Tolle Wurst

Polizeiruf 110 Der Sonntagskrimi ist eine Reihe, keine Serie - das kriegt das Gedächtnis angesichts des jüngsten Clinch-Kapitels zwischen Bukoff und Frau König im Polizeiruf zu spüren

Rostock schwächelt. Da hatten wir gerade nach der letzten, ungemein dichten Folge unsere anfängliche Skepsis in hemmungslose Sympathie verwandeln wollen, da kommt die Folge ...und raus bist du! dazwischen.

Der leichter Abtörn hat zwei Gründe: Zum einen merkt man am Polizeiruf aus Rostock, der eine Serie sein will, dass der Sonntagskrimi nur eine Reihe ist. Die lebt zwar von der Kontinuität, jeden Sonntag um 20.15 Uhr am Start zu sein.
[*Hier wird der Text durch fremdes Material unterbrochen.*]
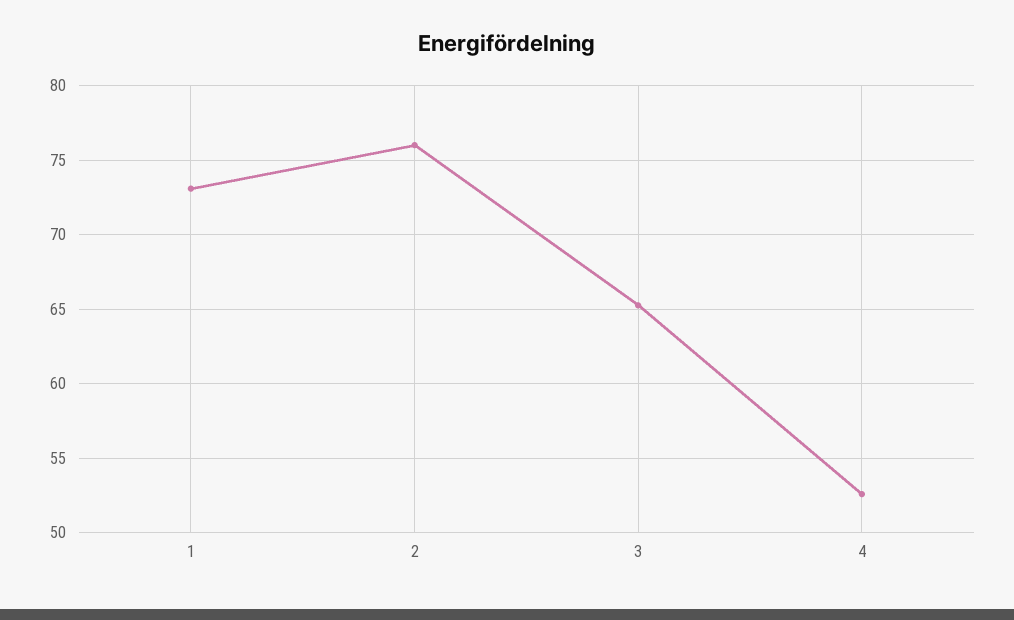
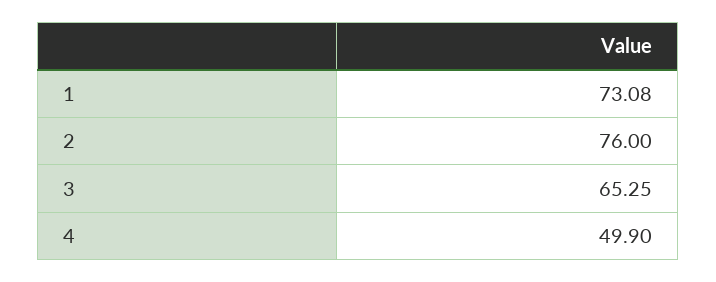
4: 52.5 -> 49.9

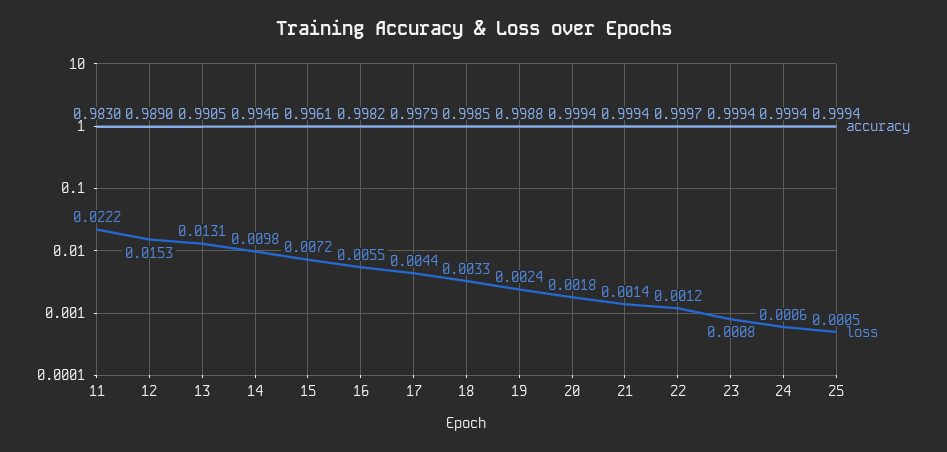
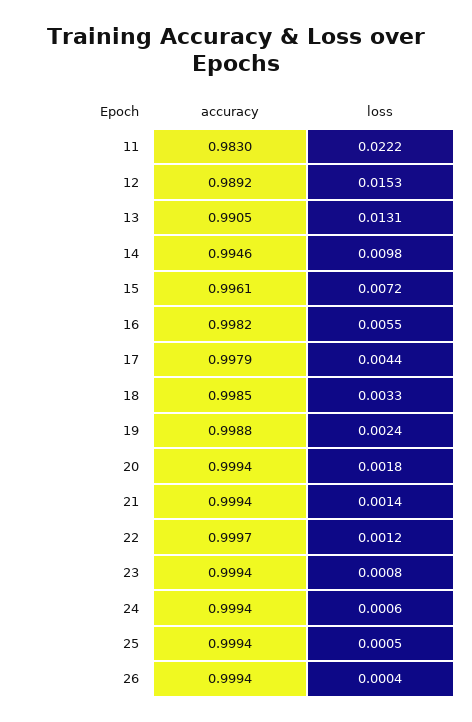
accuracy, 12: 0.989 -> 0.9892
accuracy, 26: none -> 0.9994
loss, 26: none -> 0.0004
Ist darin aber völlig heterogen, wie man nicht nur an der bisweilen unglücklichen Häufung von gewissen Nebendarstellerauftritten sieht (Brambach, Bülow, Arnd Klawitter), sondern auch den Qualitätsschwankungen von Frankfurt bis Bremen.

Dass der Polizeiruf Rostock innerhalb dieser Vielfalt mit der Binnenspannung der Serie arbeiten will, ist im Ansatz nicht zu beanstanden und durch das relativ "zeitnahe" (Wolfgang Schäuble) Senden der ersten beiden Folgen auch honoriert wurden. Aber eigentlich: Quatsch. Wenn ...und raus bist du! da anfangen will, wo Feindbild vor über drei Monaten aufgehört hatte, ist das Gedächtnis überfordert. Die Details der letzten Folge, als Bukoffs Gegenspieler Subocek (Aleksandar Jovanovic) dingfest gemacht worden war, sind jedenfalls nicht mehr so präsent, dass man Bukoffs schlechte Laune in Erwartung des Frau-König-Berichts voll deep nachempfinden könnte. Außerdem sind Alexander "Sascha" Bukoff (Charly Hübner) und Katrin König (Anneke Kim Sarnau) für unseren Geschmack eh viel zu flirtatious drauf, als dass der spannungsheischende Bericht noch anders ausgehen könnte als das Hornberger Schießen aka der Kachelmann-Prozess.

Schön übertrieben

Das zweite Problem von ...und raus bist du! ist die Nebengeschichte mit der in die Obdachlosigkeit gefallene, ihrer Tochter entfremdeten Mutter Nathalie Schieke (Ursina Lardi, Buch: Wolfgang Stauch). Der tiefe Fall erklärt sich am Ende zwar durchaus, aber bis dahin liegt dieser als "Problem" scheinbar einfühlsame Strang der Folge quer im Magen (Regie: Christian von Castelberg). Müssen Arme immer so bemuttert werden von Gefühl und Musik (nahm sich anfangs eigentlich ganz gut aus: Ralf Wienrich, Eckart Gadow)?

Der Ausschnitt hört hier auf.